### Work request 1
List every street, square, and city named in the blog entries.
### Work request 2
Reproduce verbatim the stretch of the blog entries from "Saturday, June 02, 2007" through "conditioning teacher supreme.".

I used to see Nigel day in, night out as we were both invited to the same events. Once, (Sir) Sir Dai Llewellyn invited all the Fleet Street gossip columnists and myself to a dinner at Wedgies, a Kings Road club which he ran. (He was dressed in black stockings and suspender belts when we arrived). Nigel didn't show, and my fellow hacks spent the entire evening bitching about him, accusing him of being too grand to show. Yes, I was best friends with Nigel for years until he turned on me. But, he did that with all his best friends. A story was more important to him than friendship, and many a bewildered friend of his couldn't understand why he betrayed them in his columns in the Daily Mail and the Mail on Sunday. He was the consummate gossip columnist. For him, a story always came first.

Saturday, June 02, 2007

A Playboy reunion

I'm amazed. Old friends from the Seventies are beginning to contact me after finding my website - Frances Lynn on Google. The latest friend to e-mail me is Val Lownes, son of Victor Lownes who used to be the head of Playboy in London. I've known Val since I was a teenger. A gang of us used to visit him in his dad's house in Connaught Square. The butler loved us and always fed us big meals, but never fed the bunnies. Val helped run the Playboy here in London, then was made the Resident Director for the new Playboy Casino in Nassau. After it closed down in 1985, he returned to Chicago, his birth place. It was so nostalgic to hear from him. We used to hang out together a lot in the late Seventies.

Wednesday, February 28, 2007

Dreas Reyneke - body conditioning teacher supreme.

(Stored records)
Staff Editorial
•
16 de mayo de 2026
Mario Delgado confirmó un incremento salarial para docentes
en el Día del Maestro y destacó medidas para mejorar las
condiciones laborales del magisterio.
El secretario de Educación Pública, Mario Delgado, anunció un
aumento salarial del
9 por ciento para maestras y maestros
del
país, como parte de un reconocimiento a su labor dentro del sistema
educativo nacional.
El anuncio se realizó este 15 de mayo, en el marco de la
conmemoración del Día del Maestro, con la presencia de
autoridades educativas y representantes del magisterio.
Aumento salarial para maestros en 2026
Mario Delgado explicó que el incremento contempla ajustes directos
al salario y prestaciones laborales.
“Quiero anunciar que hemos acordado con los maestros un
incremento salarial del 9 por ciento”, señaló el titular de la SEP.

### Problem solution 1
Fleet Street, Kings Road, Connaught Square, London, Nassau, Chicago

### Problem solution 2
Saturday, June 02, 2007

A Playboy reunion

I'm amazed. Old friends from the Seventies are beginning to contact me after finding my website - Frances Lynn on Google. The latest friend to e-mail me is Val Lownes, son of Victor Lownes who used to be the head of Playboy in London. I've known Val since I was a teenger. A gang of us used to visit him in his dad's house in Connaught Square. The butler loved us and always fed us big meals, but never fed the bunnies. Val helped run the Playboy here in London, then was made the Resident Director for the new Playboy Casino in Nassau. After it closed down in 1985, he returned to Chicago, his birth place. It was so nostalgic to hear from him. We used to hang out together a lot in the late Seventies.

Wednesday, February 28, 2007

Dreas Reyneke - body conditioning teacher supreme.